Greening the Sahara Desert can only be possible with low finance requiring steps. Additionally, each step should generate revenue quickly to trigger the next one. Big projects require momentum to be successful. The strategy including its Plan B should keep up the momentum. I see humans and fuel as the slowing factors in big construction projects. Therefore, I try to utilize swarm robots with renewable energy sources on site. As a result, much less logistic is required in the harsh project area. Treat the Sahara project like a construction project in Mars. You would design it with minimum human resources and minimum logistics from Earth. You would try to maximize the local energy sources and raw materials. Now apply it on Sahara (or Suez and Panama Canals).

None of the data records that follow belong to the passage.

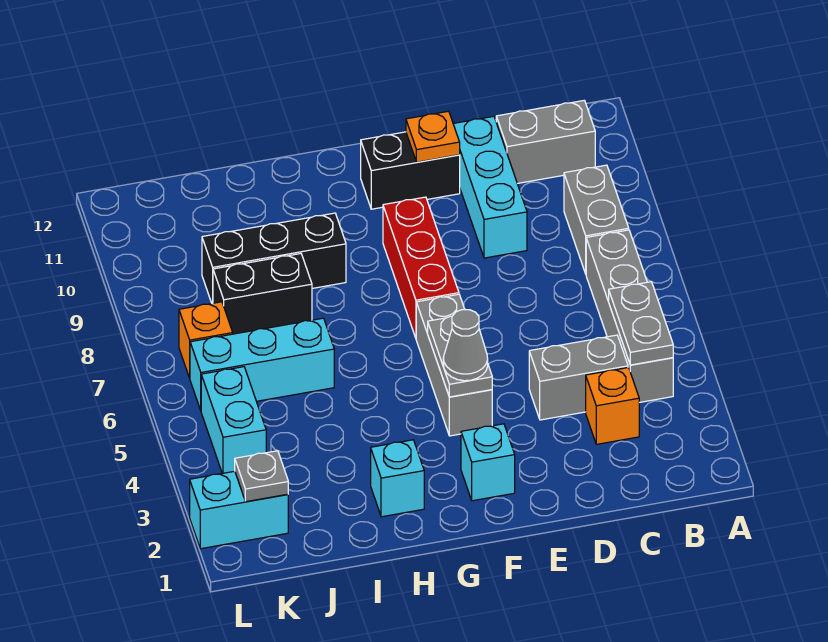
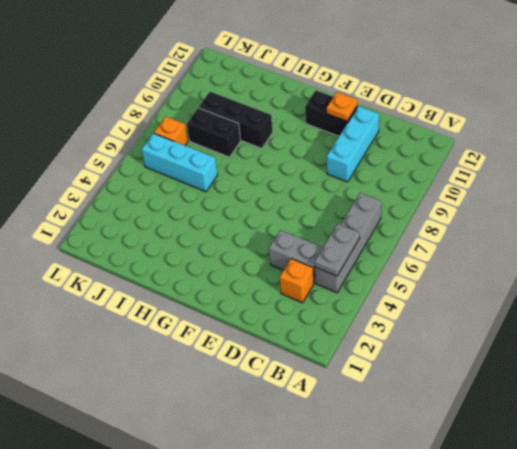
none -> grey brick B8:B9 level 1
none -> grey brick B11:C11 level 1
none -> cyan brick F2 level 1

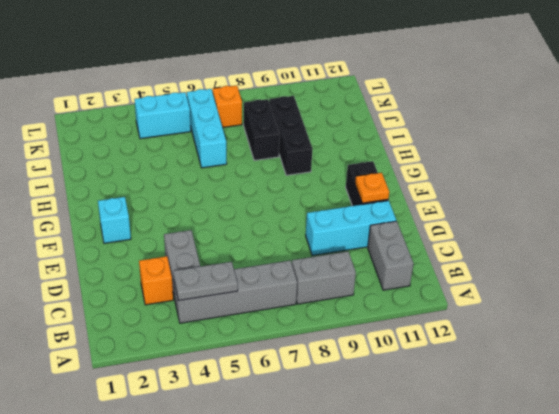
none -> grey brick F4:F6 level 1
none -> red brick F7:F9 level 1
none -> cyan brick H2 level 1

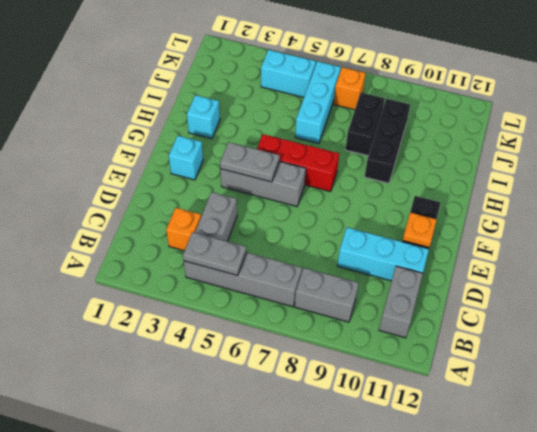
red brick G5:G7 level 1 -> red brick F7:F9 level 1
none -> cyan brick K2:L2 level 1
none -> grey plate K2 level 2
none -> grey cone F4 level 3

I propose deep water tunnels from the Mediterranean Sea to the inners of the Sahar desert. As the water is consumed from the land, more sea water would be pushed from the sea. The filters placed under the sea would make most of the filtering by the help of the water pressure, reducing the operational cost. Farming areas would be formed starting from the shore. This would increase the investment return rate even before reaching the desert. Most of the farming will be done using robots that use electric, no diesel tractors. The electric would be generated partially by sun concentrators (solar panels are not ideal in deserts) and piezo film wind electric generators (classic wind turbines are not ideal due to sand storms damaging the moving parts).
The remaining salt on the filters would be either sold as table salt or used as MagNa rocket fuel. Additionally desert sand is rich with Uranium and some other minerals which would be sold to further finance the project. Local workers would work in cities where they would build the required infrastructure in factories. Electric operating mono rail trains would transfer the crops and ores from the desert to the port and carry the infrastructure to the desert. Almost no men in desert!
Building such an infrastructure may look expensive but once they are build, they would have much lower operating cost and less onsite maintenance. Cheaper alternatives preferred initially become exponentially difficult problems to be solved later which slows and even stops such mega projects.
Cool Idea 😀 but insn't there also a lot of fertile soil required to green the Sahara?